This is a Pharo library for partitioning collections and DataFrames.
Currently two kinds of partitioning are supported:
- Random partitioning
- Hash partitioning
To install the project, go to the Playground (Ctrl+OW) in your Pharo image and execute the following Metacello script (select it and press Do-it button or Ctrl+D):
Metacello new
baseline: 'AIDataPartitioners';
repository: 'github://pharo-ai/data-partitioners/src';
load.
If you want to add a dependency on this project to your project, include the following lines into your baseline method:
spec
baseline: 'AIDataPartitioners'
with: [ spec repository: 'github://pharo-ai/data-partitioners/src' ].
If you are new to baselines and Metacello, check out this wonderful Baselines tutorial on Pharo Wiki.

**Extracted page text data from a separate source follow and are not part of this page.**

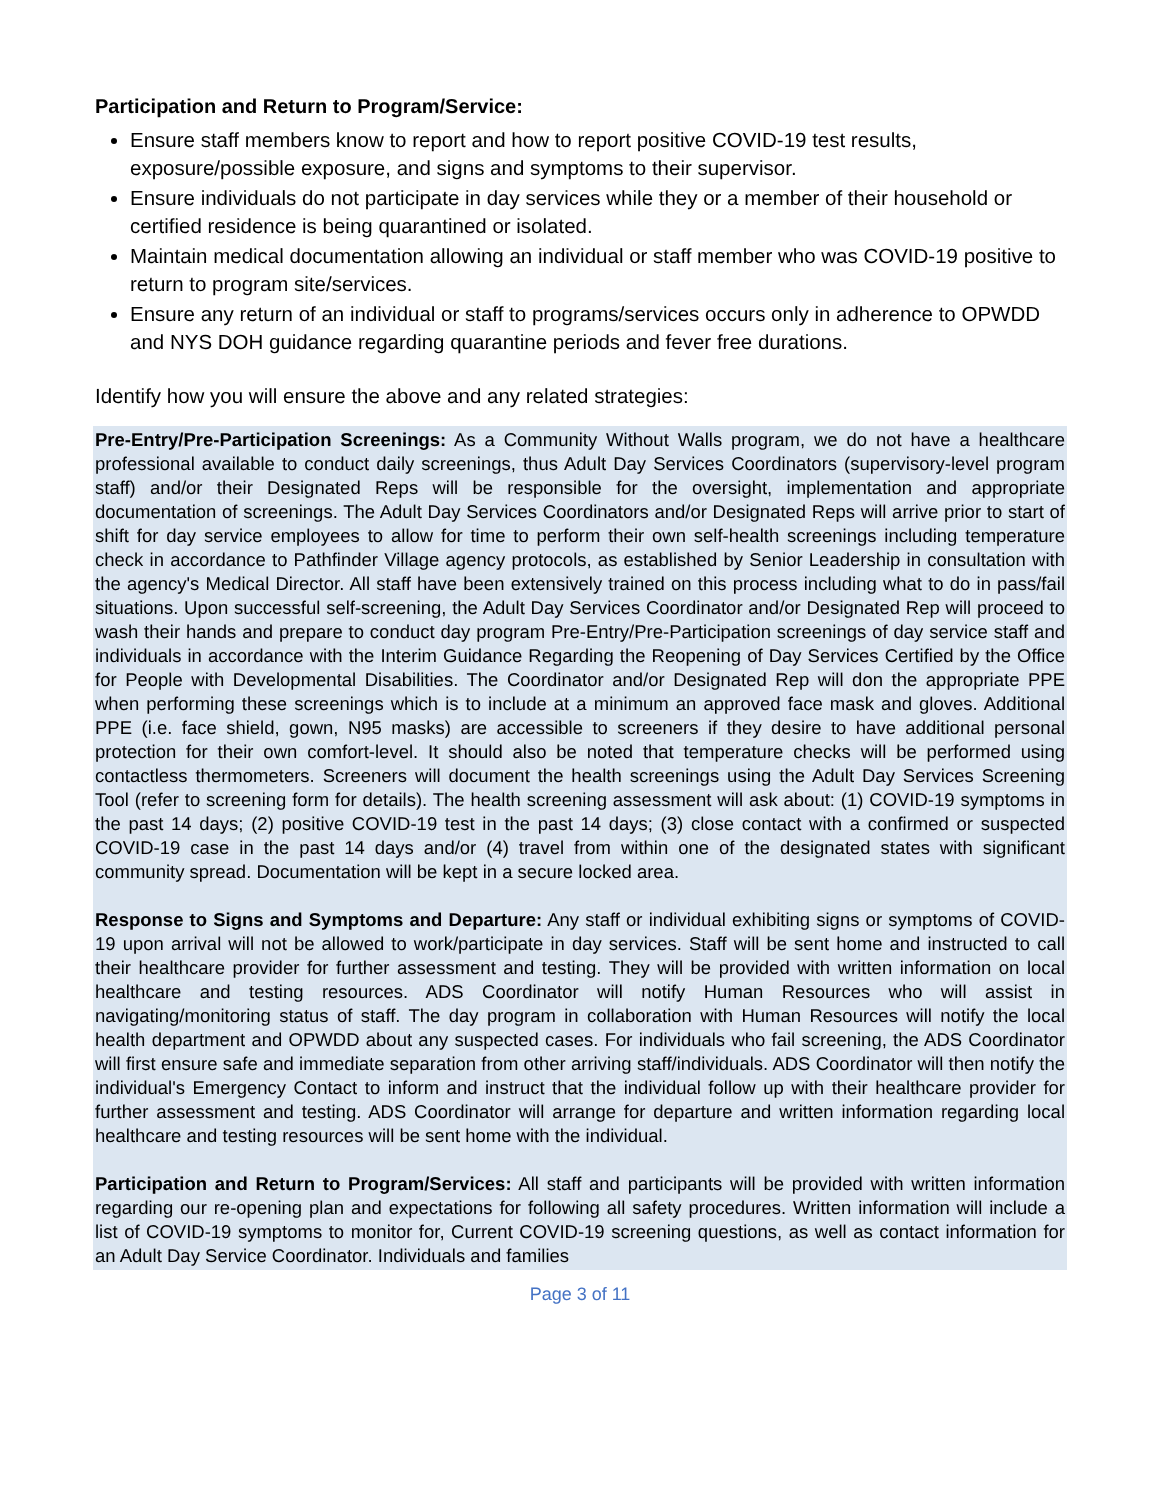Participation and Return to Program/Service:
Ensure staff members know to report and how to report positive COVID-19 test results, exposure/possible exposure, and signs and symptoms to their supervisor.
Ensure individuals do not participate in day services while they or a member of their household or certified residence is being quarantined or isolated.
Maintain medical documentation allowing an individual or staff member who was COVID-19 positive to return to program site/services.
Ensure any return of an individual or staff to programs/services occurs only in adherence to OPWDD and NYS DOH guidance regarding quarantine periods and fever free durations.
Identify how you will ensure the above and any related strategies:
Pre-Entry/Pre-Participation Screenings: As a Community Without Walls program, we do not have a healthcare professional available to conduct daily screenings, thus Adult Day Services Coordinators (supervisory-level program staff) and/or their Designated Reps will be responsible for the oversight, implementation and appropriate documentation of screenings. The Adult Day Services Coordinators and/or Designated Reps will arrive prior to start of shift for day service employees to allow for time to perform their own self-health screenings including temperature check in accordance to Pathfinder Village agency protocols, as established by Senior Leadership in consultation with the agency's Medical Director. All staff have been extensively trained on this process including what to do in pass/fail situations. Upon successful self-screening, the Adult Day Services Coordinator and/or Designated Rep will proceed to wash their hands and prepare to conduct day program Pre-Entry/Pre-Participation screenings of day service staff and individuals in accordance with the Interim Guidance Regarding the Reopening of Day Services Certified by the Office for People with Developmental Disabilities. The Coordinator and/or Designated Rep will don the appropriate PPE when performing these screenings which is to include at a minimum an approved face mask and gloves. Additional PPE (i.e. face shield, gown, N95 masks) are accessible to screeners if they desire to have additional personal protection for their own comfort-level. It should also be noted that temperature checks will be performed using contactless thermometers. Screeners will document the health screenings using the Adult Day Services Screening Tool (refer to screening form for details). The health screening assessment will ask about: (1) COVID-19 symptoms in the past 14 days; (2) positive COVID-19 test in the past 14 days; (3) close contact with a confirmed or suspected COVID-19 case in the past 14 days and/or (4) travel from within one of the designated states with significant community spread. Documentation will be kept in a secure locked area.
Response to Signs and Symptoms and Departure: Any staff or individual exhibiting signs or symptoms of COVID-19 upon arrival will not be allowed to work/participate in day services. Staff will be sent home and instructed to call their healthcare provider for further assessment and testing. They will be provided with written information on local healthcare and testing resources. ADS Coordinator will notify Human Resources who will assist in navigating/monitoring status of staff. The day program in collaboration with Human Resources will notify the local health department and OPWDD about any suspected cases. For individuals who fail screening, the ADS Coordinator will first ensure safe and immediate separation from other arriving staff/individuals. ADS Coordinator will then notify the individual's Emergency Contact to inform and instruct that the individual follow up with their healthcare provider for further assessment and testing. ADS Coordinator will arrange for departure and written information regarding local healthcare and testing resources will be sent home with the individual.
Participation and Return to Program/Services: All staff and participants will be provided with written information regarding our re-opening plan and expectations for following all safety procedures. Written information will include a list of COVID-19 symptoms to monitor for, Current COVID-19 screening questions, as well as contact information for an Adult Day Service Coordinator. Individuals and families
Page 3 of 11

It is possible to select random elements of a collection this way:
letters := #(a b c d e f g h i j).
subsets := AIRandomPartitioner split: letters withProportions: #(0.5 0.3 0.2).
It is possible to select elements based on a hash function this way:
numbers := (1 to: 10000) asArray.
subsets := AIHashPartitioner split: numbers withProportions: #(0.5 0.3 0.2).
Given a set of K proportions, for example 50%, 30%, and 20%, it shuffles the collection and divides it into K non-empty subsets in such a way that every element is included in exactly one subset.
AIRandomPartitioner
can be used in machine learning and statistical analysis for splitting the data into training, validation, and test (a.k.a. holdout) sets, or partitioning the data for cross-validation.
Here is a small array of 10 letters:
letters := #(a b c d e f g h i j).
We can split it in 3 random subsets with 50%, 30%, and 20% of data respectively:
subsets := AIRandomPartitioner split: letters withProportions: #(0.5 0.3 0.2).
The result might look something like this:
#((d h j a b)
(i f e)
(g c))
Alternatively, you might want to specify exact sizes of each partition. Let's split the array in two random subset with 3 and 7 elements:
subsets := AIRandomPartitioner split: letters withSizes: #(3 7).
This may produce the following partition:
#((d e a)
(c j g f i b h))
In this example, we will be splitting a real dataset into three subsets: one for training the machine learning model, one for validation (adjusting the parameters of the model) and one for testing the final result (a separate subset of data that is not used during training and allows us to evaluate how well does the model generalize by feeding it with previously unseen data).
We will be working with Iris dataset of flowers - it is a simple and relatively small dataset that is widely used for teaching classification algorithms.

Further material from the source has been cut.